D'Assas and Cassard initially served with the Mediterranean Squadron after entering service in 1898, and they were joined by Du Chayla the following year. In 1901, D'Assas had been transferred to the Northern Squadron, based in the English Channel. During this period, they were occupied with routine peacetime training exercises with the rest of the main French fleets in home waters. D'Assas was deployed to the cruiser squadron based in French Indochina in East Asia, and in 1905, she assisted with the unsuccessful attempt to re-float the armored cruiser after it ran aground. By that time, Cassard had been reduced to reserve.

In August 1907, Du Chayla supported an amphibious assault in French Morocco during the Bombardment of Casablanca. Cassard was reactivated in 1908 for a deployment to French Morocco. D'Assas returned home that year to be converted into a fast minelayer, along with Cassard, but the project was deemed to be too expensive, and D'Assas was instead placed in reserve and briefly used as a storage hulk for waste oil from 1910 to 1913. D'Assas was struck from the naval register in 1914; she was then sold to ship breakers.

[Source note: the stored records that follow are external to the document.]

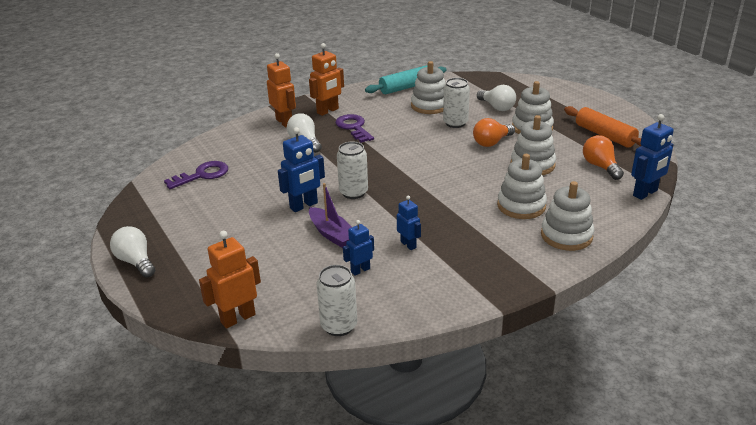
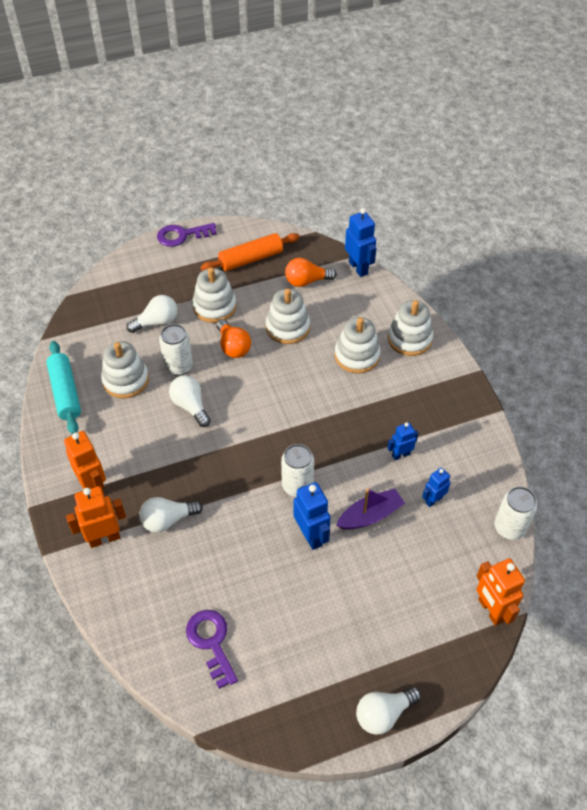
camera: 80 degrees left, 20 degrees up
purple key [335,114,374,143] -> purple key moved to [157,223,217,247]
blue robot [343,220,374,276] -> blue robot turned 75 degrees clockwise [422,467,451,507]
none -> white light bulb [169,375,211,427]

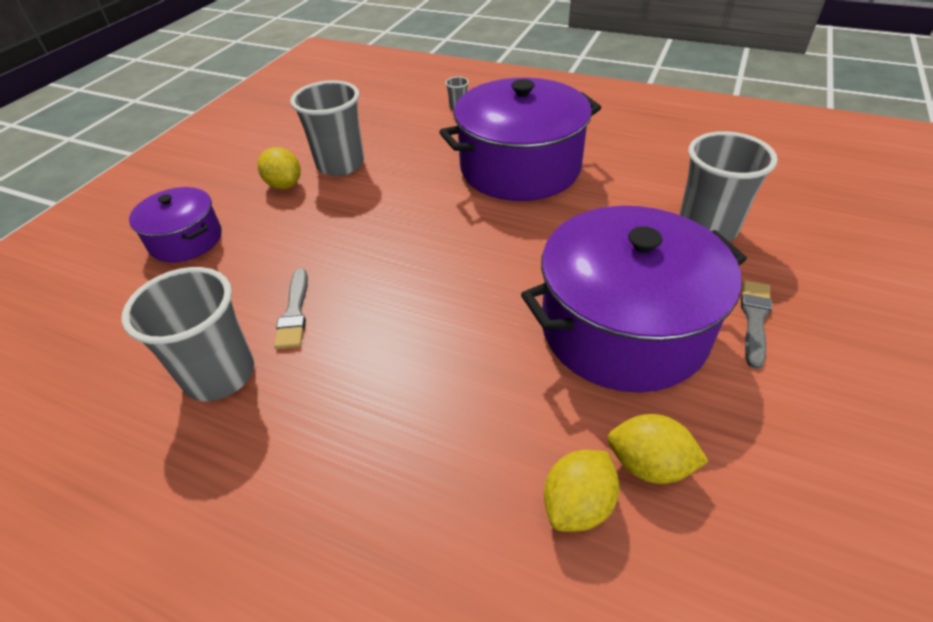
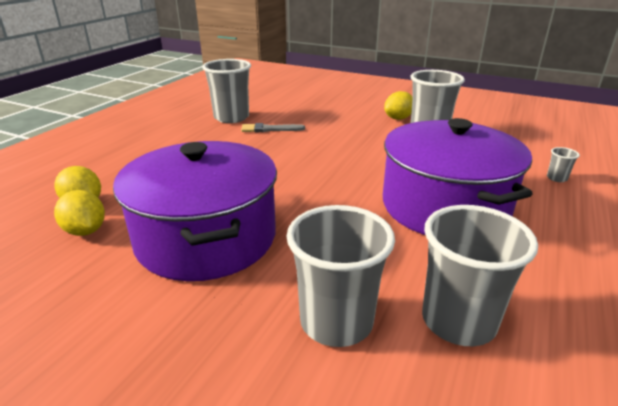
camera: 90 degrees right, 15 degrees down
purple pot [129,187,222,262] -> none
yellow lemon [608,414,709,484] -> yellow lemon turned 60 degrees counterclockwise [54,190,105,236]
grey brush [741,280,772,369] -> none
none -> grey cup [422,205,538,346]

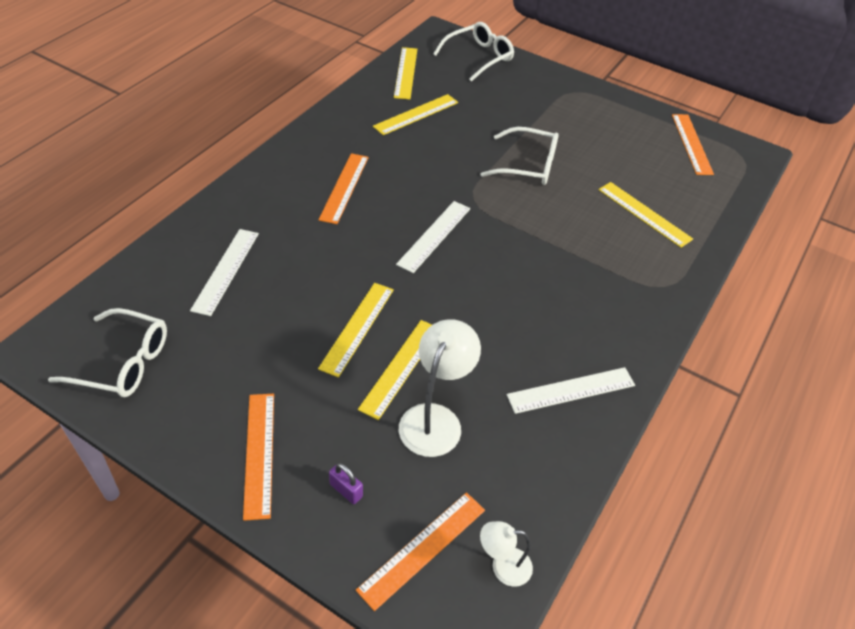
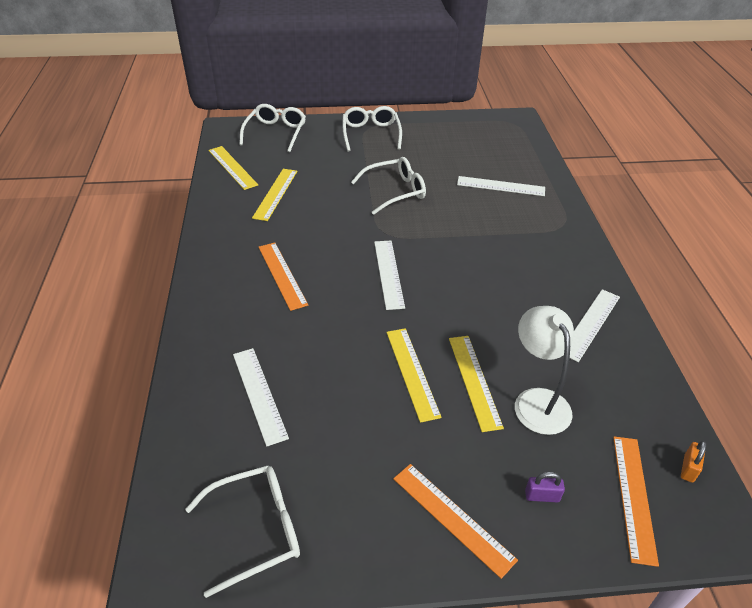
camera: 35 degrees left, 5 degrees down
white lamp [480,521,533,587] -> orange padlock [681,441,706,483]
yellow ruler [599,182,693,248] -> white ruler [457,176,545,196]
orange ruler [672,114,714,175] -> none
none -> white glasses [343,106,402,152]

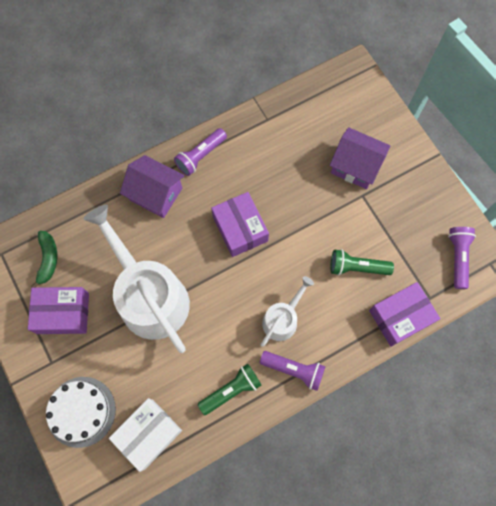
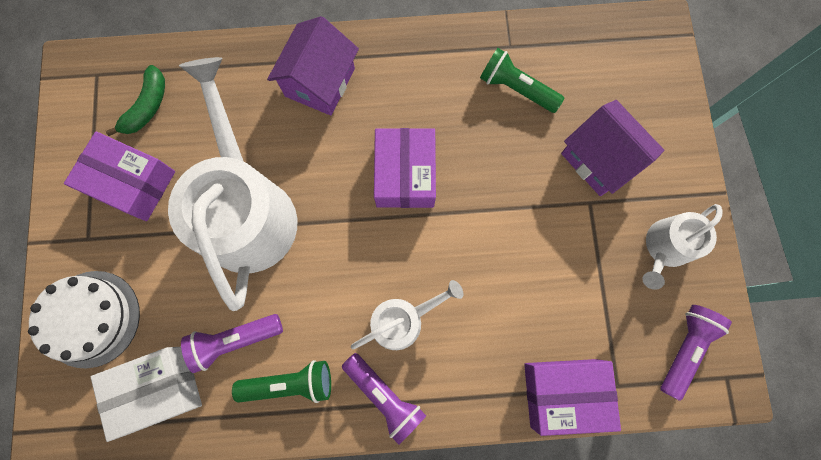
camera: 25 degrees right, 5 degrees up
purple house [120,155,185,218] -> purple house turned 60 degrees clockwise [267,16,359,116]
purple flashlight [174,128,227,176] -> purple flashlight moved to [181,314,283,373]
green flashlight [330,249,394,276] -> green flashlight moved to [480,48,564,113]
none -> white watering can [642,204,723,290]

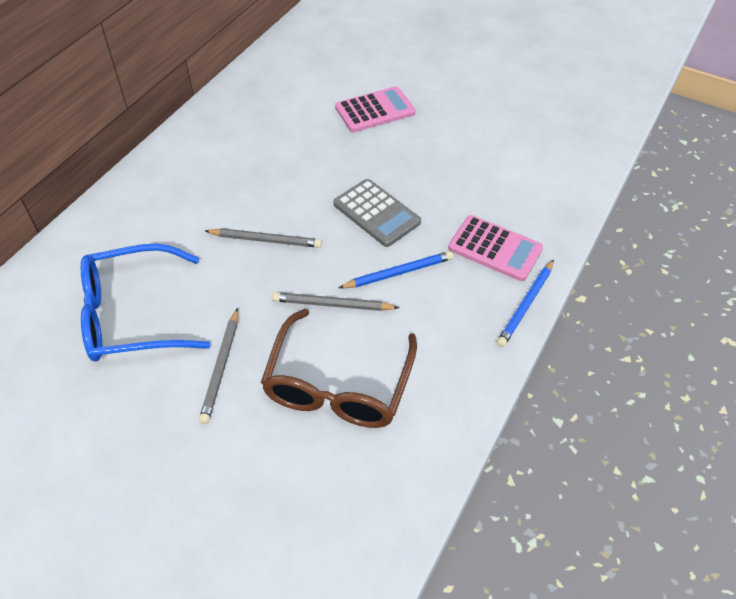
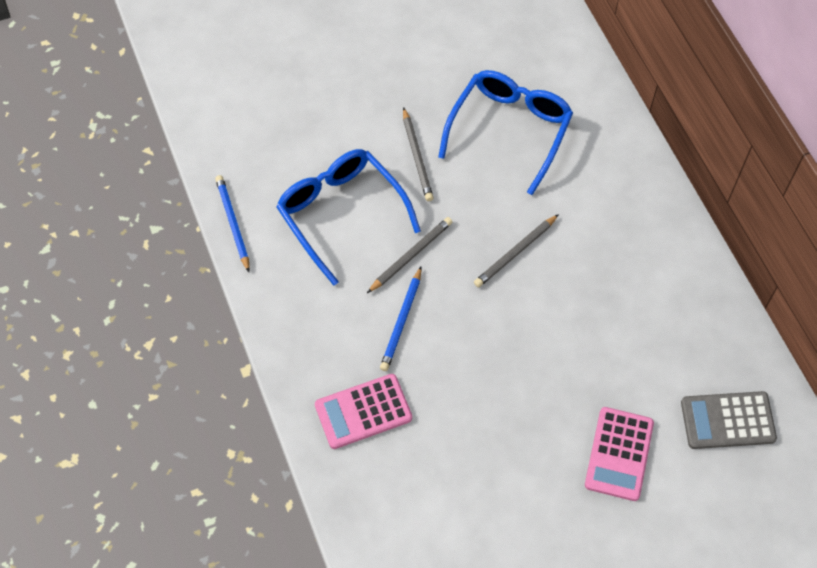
camera: 130 degrees right, 10 degrees up
grey pencil [199,308,238,424] -> grey pencil turned 150 degrees counterclockwise [403,107,434,201]
brown glasses [261,309,417,428] -> blue glasses [276,149,421,286]
grey calculator [333,179,421,247] -> grey calculator moved to [681,391,777,449]
blue pencil [497,259,554,347] -> blue pencil moved to [215,175,250,272]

At the start of World War I in August 1914, Cassard initially operated out of Morocco, patrolling for German U-boats. Du Chayla was also assigned to patrol duty in the Atlantic, but she, too, saw no action. In September, Cassard bombarded local villages in Morocco to suppress challenges to French colonial rule. The ship was later transferred to the western Mediterranean and Red Seas, along with a deployment to the Indian Ocean in 1917. By 1918, Du Chayla had been partially disarmed to supply weapons to the French Army. She took part in the Allied intervention in the Russian Civil War in 1919 but was recalled to France in 1920, where she was struck from the naval register in 1921 and sold to ship breakers. In the meantime, Cassard was partially disarmed after World War I and was converted into a gunnery training ship, though she was struck from the register in 1924 and sold for scrap.